Exercise directions: Copy every line of the records below verbatim, leaving out the pictures.

Data section:

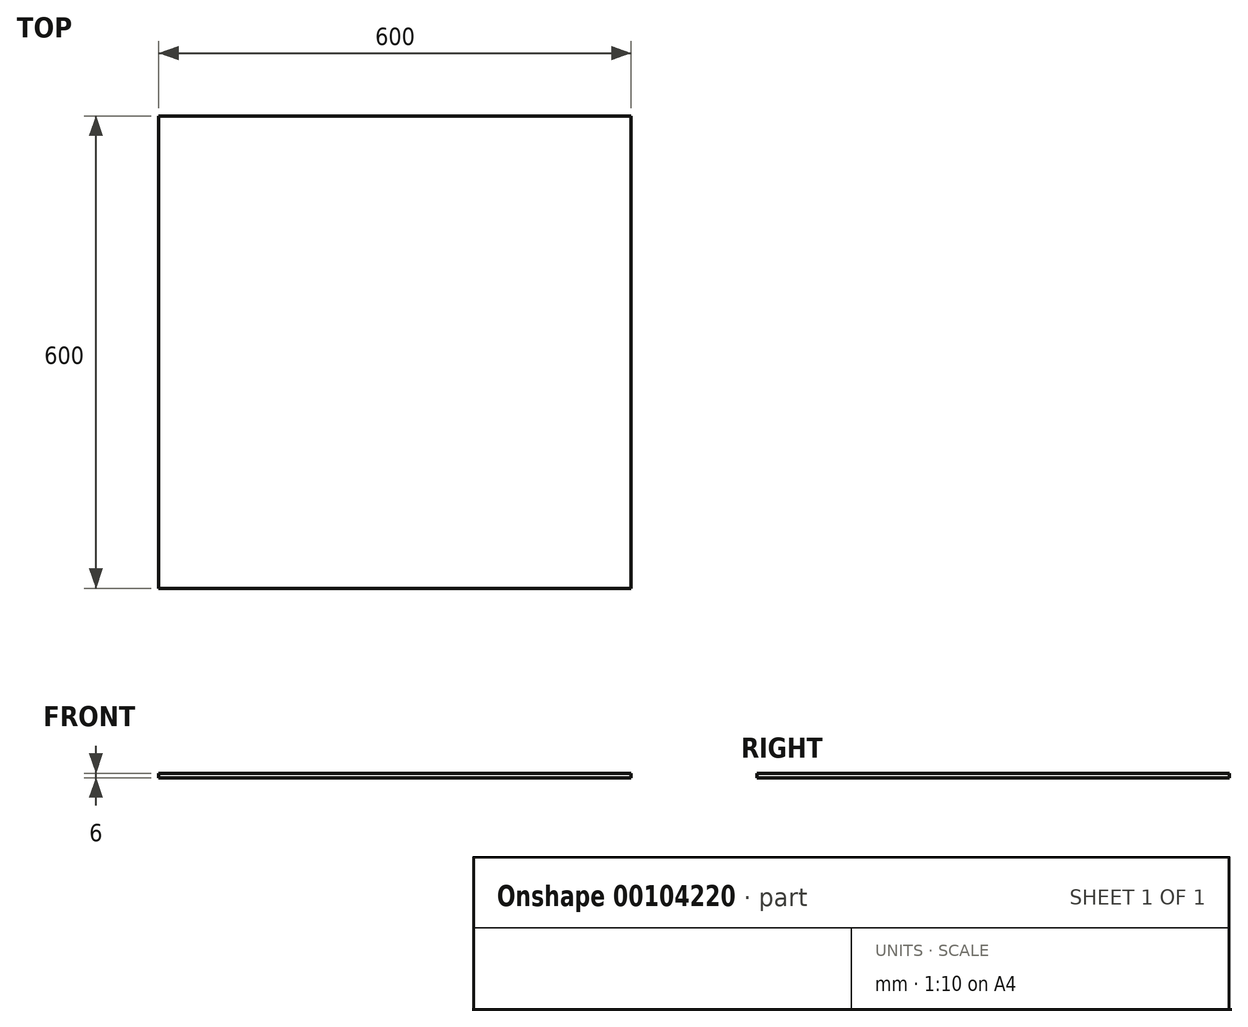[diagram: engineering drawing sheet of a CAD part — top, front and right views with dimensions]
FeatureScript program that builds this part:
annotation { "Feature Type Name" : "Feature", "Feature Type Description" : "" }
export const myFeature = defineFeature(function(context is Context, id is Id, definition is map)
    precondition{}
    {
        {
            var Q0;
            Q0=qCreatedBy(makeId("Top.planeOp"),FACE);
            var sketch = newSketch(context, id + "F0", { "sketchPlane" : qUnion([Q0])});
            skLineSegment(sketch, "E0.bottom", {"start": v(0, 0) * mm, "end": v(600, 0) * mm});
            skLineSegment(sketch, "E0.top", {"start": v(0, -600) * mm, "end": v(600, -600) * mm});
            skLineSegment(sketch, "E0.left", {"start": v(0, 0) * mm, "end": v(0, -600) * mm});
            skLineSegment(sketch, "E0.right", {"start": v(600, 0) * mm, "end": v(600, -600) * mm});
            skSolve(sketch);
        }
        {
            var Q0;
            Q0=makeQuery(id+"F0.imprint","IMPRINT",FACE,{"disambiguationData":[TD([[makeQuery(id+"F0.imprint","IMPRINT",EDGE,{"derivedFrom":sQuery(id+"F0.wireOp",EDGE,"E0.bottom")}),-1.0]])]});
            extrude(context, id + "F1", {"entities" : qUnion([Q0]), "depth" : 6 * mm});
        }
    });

Task result:
[diagram: engineering drawing sheet of a CAD part — top, front and right views with dimensions]
FeatureScript program that builds this part:
annotation { "Feature Type Name" : "Feature", "Feature Type Description" : "" }
export const myFeature = defineFeature(function(context is Context, id is Id, definition is map)
    precondition{}
    {
        {
            var Q0;
            Q0=qCreatedBy(makeId("Top.planeOp"),FACE);
            var sketch = newSketch(context, id + "F0", { "sketchPlane" : qUnion([Q0])});
            skLineSegment(sketch, "E0.bottom", {"start": v(0, 0) * mm, "end": v(600, 0) * mm});
            skLineSegment(sketch, "E0.top", {"start": v(0, -600) * mm, "end": v(600, -600) * mm});
            skLineSegment(sketch, "E0.left", {"start": v(0, 0) * mm, "end": v(0, -600) * mm});
            skLineSegment(sketch, "E0.right", {"start": v(600, 0) * mm, "end": v(600, -600) * mm});
            skSolve(sketch);
        }
        {
            var Q0;
            Q0=makeQuery(id+"F0.imprint","IMPRINT",FACE,{"disambiguationData":[TD([[makeQuery(id+"F0.imprint","IMPRINT",EDGE,{"derivedFrom":sQuery(id+"F0.wireOp",EDGE,"E0.bottom")}),-1.0]])]});
            extrude(context, id + "F1", {"entities" : qUnion([Q0]), "depth" : 6 * mm});
        }
    });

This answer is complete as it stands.